Sections of one testis and one epididymis from each animal were used in the immunohistochemical study; hence, each group included five testes and epididymides. In the image analysis, Sertoli cells were measured from stage VII seminiferous epithelium, and all other cell types were measured in a randomly observed field. For each cell type, 10 cells on the same section were measured from each animal. Only one (usually the fourth or fifth) of eight serial sections was selected for image analysis. The reference areas within the observed fields were randomly chosen on each section, and the start site within the reference area was also randomly chosen, being a cell that met the criteria for cell-type identification. Neighboring cells that also met the identification criteria were scored as well, until 10 cells were sampled. If 10 cells were not counted in a reference area, the field was shifted randomly by one position, and the sampling procedure was then renewed. Hence, each average was based on 50 observations from five animals. Data were analyzed by ANOVA, and significant differences between groups were identified by multiple comparisons (Fisher's LSD). Differences were regarded as being significant at P < 0.05.

RESULTS

Serum Hormone Levels

Changes in serum levels of testosterone, LH, and FSH after Azaline B treatment are shown in Figure 1, A–C. Within 1 wk of Azaline B treatment, serum testosterone and LH levels decreased dramatically to 4.2% and 3.5% of control, respectively. Both hormones remained at low levels during the 8 wk of antagonist treatment. In contrast to LH and testosterone, the decrease in serum FSH was not as dramatic, reaching 70% of control after 1 wk of treatment and remaining at 50%–55% of control during subsequent weeks. Figure 1, D–F, compares the serum testosterone, LH, and FSH levels between the antagonist treatment and the androgen replacement. Androgen replacement with MENT did not affect any serum hormone levels compared with Azaline B alone (P > 0.05).

View larger version (21K): [in this window] [in a new window]   FIG. 1. Serum hormone profiles during LHRH antagonism (A–C) and androgen replacement (D–F). Serum levels of testosterone (A), LH (B), and FSH (C) in male rats after continuous administration of LHRH antagonist, Azaline B, by mini-osmotic pump (•, 100 µg/day) were all significantly suppressed compared with control () and remained suppressed throughout treatment.

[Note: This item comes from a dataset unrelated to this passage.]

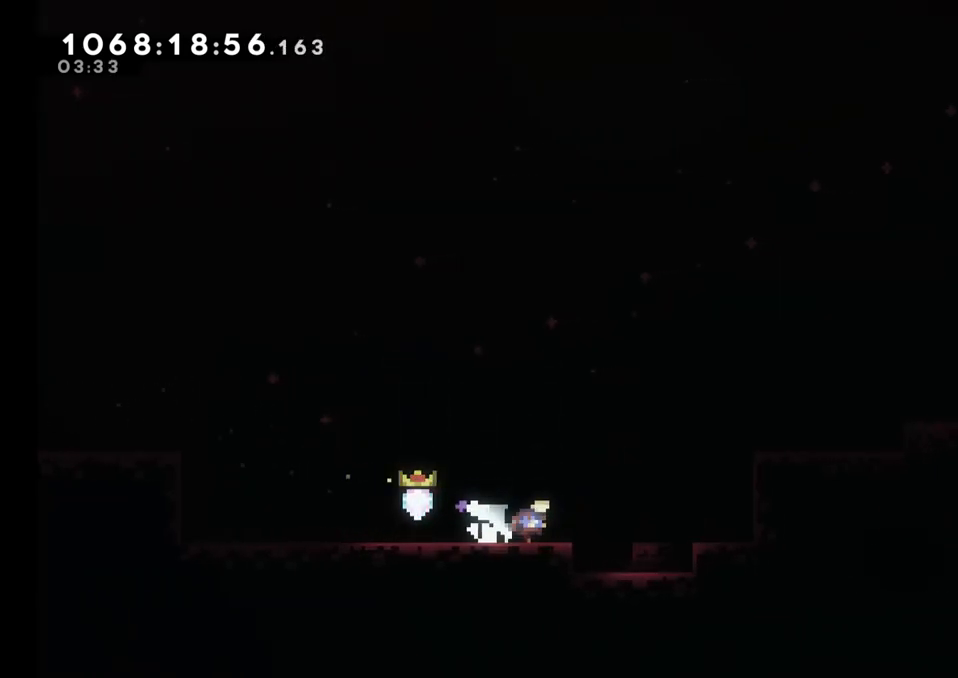
{"buttons": ["B", "L2"], "left_stick": "right", "right_stick": "center", "events": [[100, "B", "down"], [417, "L2", "down"]]}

Androgen replacement with MENT by osmotic pump during the last 4 wk of the 8-wk treatment (Ant + MENT) did not result in any significant change in these serum hormone levels compared with Azaline B alone (D–F). Results for intact control (Con), animals treated with MENT for 4 wk (MENT), and those treated with LHRH antagonist for 8 wk (Ant) are also shown. Data are given as the mean ± SEM

Distribution of AR Immunohistochemical Staining in Various Rat Tissues

Immunostainable AR could be detected in rat testis (Fig. 2A), epididymis (Fig. 2B), and prostate (Fig. 2C) but not in spleen (Fig. 2D). In testis, positive staining of AR was localized to the nuclei of Sertoli, Leydig, and peritubular myoid cells. By the method used in this study, no signal for AR was found in germ cells (Figs. 2A and 3A). In caput and cauda epididymis, immunostainable AR was localized in the nuclei of both tubular epithelial cells and interstitial stromal cells (Figs. 2B and 5, A and a). In addition, AR was observed in the nuclei of prostate epithelial and stromal cells (Fig. 2C), which have high AR concentrations. In the present study, prostate was used as a positive tissue control. No positive staining for AR could be detected in spleen (Fig. 2D), which is known to be AR negative. Immunoreactive product was not visible in sections of prostate, testis, and epididymis when the primary antibody was substituted with nonimmune rabbit IgG (Fig. 2, a–d), preabsorbed antibody or PBS, or when the secondary antibody was substituted with PBS.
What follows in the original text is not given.